Simplicity Scales
New serialization format eliminates CPU bottlenecks, achieving 86% of peak memory bandwidth on large records.
Researchers Andrew Sampson and Ronny Chan from the 6OVER3 Institute, with Yuta Saito from GoodNotes, have published a paper titled "Simplicity Scales" introducing a groundbreaking serialization format called Bebop. The core innovation is its use of fixed-width encoding: a 32-bit integer is always four bytes, a float is always eight. This eliminates the conditional logic and byte-by-byte inspection required by variable-length formats like Protocol Buffers and JSON, which stall modern CPU pipelines. The result is decoding that's essentially a direct memory read.
Benchmark results are staggering. Across 19 decode workloads, Bebop outperformed Protocol Buffers by 9x to 213x. On a 1536-dimension embedding vector—common in AI applications—Bebop decoded in 2.8 nanoseconds versus 111 nanoseconds for Protocol Buffers and 4.69 microseconds for the highly optimized simdjson, a 1,675x speedup. For large records above 64 KB, the decoder achieves 86% of peak memory bandwidth, meaning the CPU is no longer the bottleneck.
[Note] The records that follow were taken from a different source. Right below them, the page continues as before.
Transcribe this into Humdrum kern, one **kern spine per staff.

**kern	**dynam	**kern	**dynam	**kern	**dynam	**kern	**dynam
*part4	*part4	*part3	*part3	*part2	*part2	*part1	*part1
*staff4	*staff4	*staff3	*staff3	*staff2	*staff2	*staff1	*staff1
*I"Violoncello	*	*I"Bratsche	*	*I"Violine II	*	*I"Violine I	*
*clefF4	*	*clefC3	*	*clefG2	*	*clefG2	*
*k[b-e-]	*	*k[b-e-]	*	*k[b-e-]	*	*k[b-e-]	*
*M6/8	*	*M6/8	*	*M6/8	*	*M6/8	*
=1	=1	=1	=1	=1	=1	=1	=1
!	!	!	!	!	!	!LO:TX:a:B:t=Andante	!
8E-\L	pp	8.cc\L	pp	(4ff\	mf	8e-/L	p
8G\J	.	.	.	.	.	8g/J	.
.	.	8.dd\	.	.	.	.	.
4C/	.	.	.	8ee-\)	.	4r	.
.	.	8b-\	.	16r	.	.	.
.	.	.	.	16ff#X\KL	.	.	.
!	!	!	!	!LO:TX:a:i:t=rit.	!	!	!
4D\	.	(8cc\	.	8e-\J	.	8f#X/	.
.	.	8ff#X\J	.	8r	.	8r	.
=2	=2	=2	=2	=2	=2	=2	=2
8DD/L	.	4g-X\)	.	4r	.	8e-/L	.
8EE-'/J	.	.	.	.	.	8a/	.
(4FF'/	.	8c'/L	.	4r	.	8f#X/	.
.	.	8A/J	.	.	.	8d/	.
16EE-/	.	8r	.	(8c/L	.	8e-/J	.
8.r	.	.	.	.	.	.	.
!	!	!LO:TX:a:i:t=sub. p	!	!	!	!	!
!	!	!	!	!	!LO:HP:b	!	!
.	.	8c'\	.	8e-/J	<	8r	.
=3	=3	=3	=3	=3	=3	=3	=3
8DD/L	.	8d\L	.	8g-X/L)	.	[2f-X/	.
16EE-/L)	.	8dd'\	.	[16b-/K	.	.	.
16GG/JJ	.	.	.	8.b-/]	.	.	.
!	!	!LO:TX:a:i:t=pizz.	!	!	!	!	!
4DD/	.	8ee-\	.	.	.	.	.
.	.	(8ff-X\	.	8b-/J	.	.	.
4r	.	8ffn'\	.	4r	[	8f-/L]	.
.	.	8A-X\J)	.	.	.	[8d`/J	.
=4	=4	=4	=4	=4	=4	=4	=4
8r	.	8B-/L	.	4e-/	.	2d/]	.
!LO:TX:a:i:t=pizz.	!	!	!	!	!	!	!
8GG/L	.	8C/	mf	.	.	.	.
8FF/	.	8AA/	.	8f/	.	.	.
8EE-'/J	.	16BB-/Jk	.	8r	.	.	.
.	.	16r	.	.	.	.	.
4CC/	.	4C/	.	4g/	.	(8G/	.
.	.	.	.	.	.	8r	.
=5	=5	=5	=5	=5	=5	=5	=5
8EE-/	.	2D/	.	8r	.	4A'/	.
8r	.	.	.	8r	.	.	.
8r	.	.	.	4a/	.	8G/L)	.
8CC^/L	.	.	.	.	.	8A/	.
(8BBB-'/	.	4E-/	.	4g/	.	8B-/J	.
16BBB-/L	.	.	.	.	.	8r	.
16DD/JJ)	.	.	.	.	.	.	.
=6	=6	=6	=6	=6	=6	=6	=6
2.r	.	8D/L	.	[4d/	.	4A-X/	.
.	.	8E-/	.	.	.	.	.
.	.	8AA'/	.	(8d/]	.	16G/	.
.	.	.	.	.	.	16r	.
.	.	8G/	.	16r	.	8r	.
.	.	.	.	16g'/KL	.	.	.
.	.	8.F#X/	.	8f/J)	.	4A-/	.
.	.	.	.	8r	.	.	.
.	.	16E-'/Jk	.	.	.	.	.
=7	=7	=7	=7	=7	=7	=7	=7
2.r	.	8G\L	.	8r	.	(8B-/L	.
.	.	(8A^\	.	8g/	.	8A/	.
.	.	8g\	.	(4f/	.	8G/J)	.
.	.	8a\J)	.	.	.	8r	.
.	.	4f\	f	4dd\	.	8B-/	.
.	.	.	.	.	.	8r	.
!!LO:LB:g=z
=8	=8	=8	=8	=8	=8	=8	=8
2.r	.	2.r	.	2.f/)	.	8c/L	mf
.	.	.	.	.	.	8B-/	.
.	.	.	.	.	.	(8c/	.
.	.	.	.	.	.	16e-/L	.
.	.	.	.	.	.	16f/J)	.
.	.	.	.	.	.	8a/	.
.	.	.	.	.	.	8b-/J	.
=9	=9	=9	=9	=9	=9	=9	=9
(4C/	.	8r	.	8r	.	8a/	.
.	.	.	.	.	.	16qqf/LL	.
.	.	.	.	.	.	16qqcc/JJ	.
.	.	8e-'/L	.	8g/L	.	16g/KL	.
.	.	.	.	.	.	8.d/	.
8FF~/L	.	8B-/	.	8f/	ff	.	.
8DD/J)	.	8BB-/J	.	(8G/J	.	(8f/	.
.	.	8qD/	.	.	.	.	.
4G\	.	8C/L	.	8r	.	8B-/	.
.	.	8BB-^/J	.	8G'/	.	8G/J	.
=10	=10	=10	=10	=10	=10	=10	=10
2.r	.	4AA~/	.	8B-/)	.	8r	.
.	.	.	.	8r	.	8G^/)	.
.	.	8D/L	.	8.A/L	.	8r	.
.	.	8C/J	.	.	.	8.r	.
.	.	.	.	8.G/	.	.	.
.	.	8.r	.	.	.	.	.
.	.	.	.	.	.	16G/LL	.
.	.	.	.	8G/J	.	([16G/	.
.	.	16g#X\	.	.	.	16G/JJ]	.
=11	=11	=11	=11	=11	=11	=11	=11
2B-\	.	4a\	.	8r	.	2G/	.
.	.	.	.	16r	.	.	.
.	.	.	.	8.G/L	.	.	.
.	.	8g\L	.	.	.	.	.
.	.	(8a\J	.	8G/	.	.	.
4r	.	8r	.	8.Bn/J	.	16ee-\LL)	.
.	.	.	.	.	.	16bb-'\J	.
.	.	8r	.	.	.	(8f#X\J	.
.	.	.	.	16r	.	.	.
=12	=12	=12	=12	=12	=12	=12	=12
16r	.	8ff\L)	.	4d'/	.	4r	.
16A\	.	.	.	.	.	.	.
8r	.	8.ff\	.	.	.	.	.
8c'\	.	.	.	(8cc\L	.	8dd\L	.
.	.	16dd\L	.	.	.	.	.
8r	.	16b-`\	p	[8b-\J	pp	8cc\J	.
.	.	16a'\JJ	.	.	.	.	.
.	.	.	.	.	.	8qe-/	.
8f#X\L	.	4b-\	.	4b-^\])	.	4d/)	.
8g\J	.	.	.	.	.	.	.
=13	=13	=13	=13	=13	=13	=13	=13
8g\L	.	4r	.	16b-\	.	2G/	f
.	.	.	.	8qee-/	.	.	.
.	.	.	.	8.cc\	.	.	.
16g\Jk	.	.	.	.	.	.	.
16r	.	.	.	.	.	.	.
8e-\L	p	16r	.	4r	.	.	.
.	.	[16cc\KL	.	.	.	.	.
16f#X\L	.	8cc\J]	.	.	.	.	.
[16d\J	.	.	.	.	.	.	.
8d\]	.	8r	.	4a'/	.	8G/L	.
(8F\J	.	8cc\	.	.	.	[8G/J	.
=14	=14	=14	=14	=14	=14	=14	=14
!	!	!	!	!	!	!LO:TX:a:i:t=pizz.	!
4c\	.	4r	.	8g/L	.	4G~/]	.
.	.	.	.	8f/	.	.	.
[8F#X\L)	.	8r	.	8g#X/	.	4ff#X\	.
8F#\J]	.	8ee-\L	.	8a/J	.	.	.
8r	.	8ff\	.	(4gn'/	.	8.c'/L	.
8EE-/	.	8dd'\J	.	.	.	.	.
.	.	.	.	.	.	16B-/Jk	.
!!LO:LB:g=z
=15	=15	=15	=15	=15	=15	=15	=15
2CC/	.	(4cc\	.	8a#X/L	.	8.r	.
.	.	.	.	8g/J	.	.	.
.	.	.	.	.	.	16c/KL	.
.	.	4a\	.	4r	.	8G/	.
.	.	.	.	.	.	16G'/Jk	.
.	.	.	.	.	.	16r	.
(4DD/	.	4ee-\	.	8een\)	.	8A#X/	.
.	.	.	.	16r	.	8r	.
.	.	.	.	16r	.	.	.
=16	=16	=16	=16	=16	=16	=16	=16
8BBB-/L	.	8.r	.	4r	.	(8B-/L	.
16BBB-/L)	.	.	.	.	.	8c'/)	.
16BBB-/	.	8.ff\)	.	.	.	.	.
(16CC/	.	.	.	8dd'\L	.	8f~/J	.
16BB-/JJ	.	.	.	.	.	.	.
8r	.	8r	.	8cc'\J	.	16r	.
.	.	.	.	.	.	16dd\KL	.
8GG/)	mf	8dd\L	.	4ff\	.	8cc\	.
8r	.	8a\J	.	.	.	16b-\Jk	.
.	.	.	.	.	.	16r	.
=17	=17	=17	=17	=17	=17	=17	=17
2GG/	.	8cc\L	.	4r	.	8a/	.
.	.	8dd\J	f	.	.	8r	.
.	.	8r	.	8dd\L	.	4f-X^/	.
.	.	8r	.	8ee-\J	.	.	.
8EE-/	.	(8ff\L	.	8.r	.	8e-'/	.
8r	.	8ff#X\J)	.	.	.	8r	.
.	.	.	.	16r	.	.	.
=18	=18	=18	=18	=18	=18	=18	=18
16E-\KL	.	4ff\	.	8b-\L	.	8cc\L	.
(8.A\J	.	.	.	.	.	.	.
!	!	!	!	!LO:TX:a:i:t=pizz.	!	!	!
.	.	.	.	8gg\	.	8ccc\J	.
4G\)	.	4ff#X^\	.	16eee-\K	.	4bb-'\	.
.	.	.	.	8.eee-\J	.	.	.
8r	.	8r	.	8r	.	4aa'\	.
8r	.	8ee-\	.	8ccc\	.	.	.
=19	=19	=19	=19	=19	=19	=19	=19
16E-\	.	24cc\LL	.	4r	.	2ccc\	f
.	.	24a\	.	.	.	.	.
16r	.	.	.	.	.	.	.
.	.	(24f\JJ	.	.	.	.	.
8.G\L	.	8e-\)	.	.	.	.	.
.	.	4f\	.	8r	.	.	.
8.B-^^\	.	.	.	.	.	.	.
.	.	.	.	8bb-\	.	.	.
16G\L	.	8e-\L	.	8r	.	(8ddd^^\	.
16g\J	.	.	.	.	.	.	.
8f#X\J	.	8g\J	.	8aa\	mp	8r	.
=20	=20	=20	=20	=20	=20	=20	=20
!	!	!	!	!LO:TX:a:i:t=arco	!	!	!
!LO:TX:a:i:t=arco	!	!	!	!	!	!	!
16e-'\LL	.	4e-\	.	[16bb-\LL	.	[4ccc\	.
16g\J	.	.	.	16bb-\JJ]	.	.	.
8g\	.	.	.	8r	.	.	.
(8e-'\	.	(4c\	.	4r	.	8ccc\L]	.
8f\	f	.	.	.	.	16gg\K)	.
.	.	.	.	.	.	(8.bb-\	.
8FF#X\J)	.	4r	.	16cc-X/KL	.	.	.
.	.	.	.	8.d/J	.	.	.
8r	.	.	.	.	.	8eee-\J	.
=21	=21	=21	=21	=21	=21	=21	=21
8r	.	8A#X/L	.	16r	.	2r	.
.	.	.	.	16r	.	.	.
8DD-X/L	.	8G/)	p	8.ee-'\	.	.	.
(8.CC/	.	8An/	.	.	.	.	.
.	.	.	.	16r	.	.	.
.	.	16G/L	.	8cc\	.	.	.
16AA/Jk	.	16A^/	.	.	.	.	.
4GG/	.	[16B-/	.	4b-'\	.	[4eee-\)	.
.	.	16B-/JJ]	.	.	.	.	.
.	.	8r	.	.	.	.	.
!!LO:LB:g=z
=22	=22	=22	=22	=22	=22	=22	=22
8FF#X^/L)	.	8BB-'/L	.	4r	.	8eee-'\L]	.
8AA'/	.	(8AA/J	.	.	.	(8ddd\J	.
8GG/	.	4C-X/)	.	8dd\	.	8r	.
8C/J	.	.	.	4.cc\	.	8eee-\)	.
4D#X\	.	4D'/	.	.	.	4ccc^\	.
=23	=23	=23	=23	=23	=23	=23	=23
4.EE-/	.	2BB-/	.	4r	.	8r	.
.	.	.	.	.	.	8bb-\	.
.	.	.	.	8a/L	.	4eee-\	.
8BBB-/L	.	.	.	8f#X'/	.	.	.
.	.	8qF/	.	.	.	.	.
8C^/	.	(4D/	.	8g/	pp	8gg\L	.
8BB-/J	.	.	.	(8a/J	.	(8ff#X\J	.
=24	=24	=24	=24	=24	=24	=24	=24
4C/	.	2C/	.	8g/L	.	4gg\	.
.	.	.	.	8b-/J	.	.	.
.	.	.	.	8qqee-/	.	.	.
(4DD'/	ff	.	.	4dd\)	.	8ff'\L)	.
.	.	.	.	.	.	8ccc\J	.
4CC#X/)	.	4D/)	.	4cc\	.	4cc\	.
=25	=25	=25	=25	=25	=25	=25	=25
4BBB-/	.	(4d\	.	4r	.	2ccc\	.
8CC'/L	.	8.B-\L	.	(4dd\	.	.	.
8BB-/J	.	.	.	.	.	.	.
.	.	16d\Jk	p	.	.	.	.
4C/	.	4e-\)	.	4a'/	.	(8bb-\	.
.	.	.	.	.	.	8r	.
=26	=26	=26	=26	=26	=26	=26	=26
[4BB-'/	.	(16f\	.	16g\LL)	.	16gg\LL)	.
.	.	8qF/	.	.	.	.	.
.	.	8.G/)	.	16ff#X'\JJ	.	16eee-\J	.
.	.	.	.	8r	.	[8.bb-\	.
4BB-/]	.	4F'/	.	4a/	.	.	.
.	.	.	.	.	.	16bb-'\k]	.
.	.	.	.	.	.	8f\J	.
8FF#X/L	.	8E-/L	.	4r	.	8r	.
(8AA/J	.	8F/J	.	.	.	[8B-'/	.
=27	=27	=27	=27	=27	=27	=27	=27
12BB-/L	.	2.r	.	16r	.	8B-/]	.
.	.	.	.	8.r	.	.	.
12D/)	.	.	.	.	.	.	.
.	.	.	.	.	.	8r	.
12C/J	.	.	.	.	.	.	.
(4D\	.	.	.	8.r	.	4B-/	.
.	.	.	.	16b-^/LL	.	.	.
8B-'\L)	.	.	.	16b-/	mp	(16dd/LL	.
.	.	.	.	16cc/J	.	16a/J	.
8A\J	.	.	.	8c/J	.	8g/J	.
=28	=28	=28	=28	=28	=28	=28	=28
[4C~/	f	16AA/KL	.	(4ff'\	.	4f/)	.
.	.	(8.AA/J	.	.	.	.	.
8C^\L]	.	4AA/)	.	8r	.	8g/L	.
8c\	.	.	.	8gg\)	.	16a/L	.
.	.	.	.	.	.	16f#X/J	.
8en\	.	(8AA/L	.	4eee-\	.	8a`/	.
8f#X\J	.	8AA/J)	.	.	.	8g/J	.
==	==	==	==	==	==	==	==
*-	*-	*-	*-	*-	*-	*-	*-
The paper also presents a transport-agnostic RPC protocol built on the Bebop wire format. This protocol introduces 'batch pipelining,' where dependent calls across services can execute in a single round trip with server-side dependency resolution. Critically, it can deploy over HTTP/1.1, HTTP/2, and binary transports without proxies. This removes the strict HTTP/2 requirement that has limited the adoption of gRPC in serverless platforms and web browsers, potentially unlocking new architectures for distributed systems.
- Bebop uses fixed-width encoding, making decoding a single memory read with no conditionals, unlike variable-length formats.
- Achieved 1,675x faster decoding than simdjson on a 1536-dim vector and 86% of peak memory bandwidth on large records.
- Includes a new RPC protocol with batch pipelining that works without HTTP/2, solving gRPC's serverless and browser limitations.
Why It Matters
This could dramatically reduce latency and cost for data-intensive applications like AI inference, real-time analytics, and microservices communication.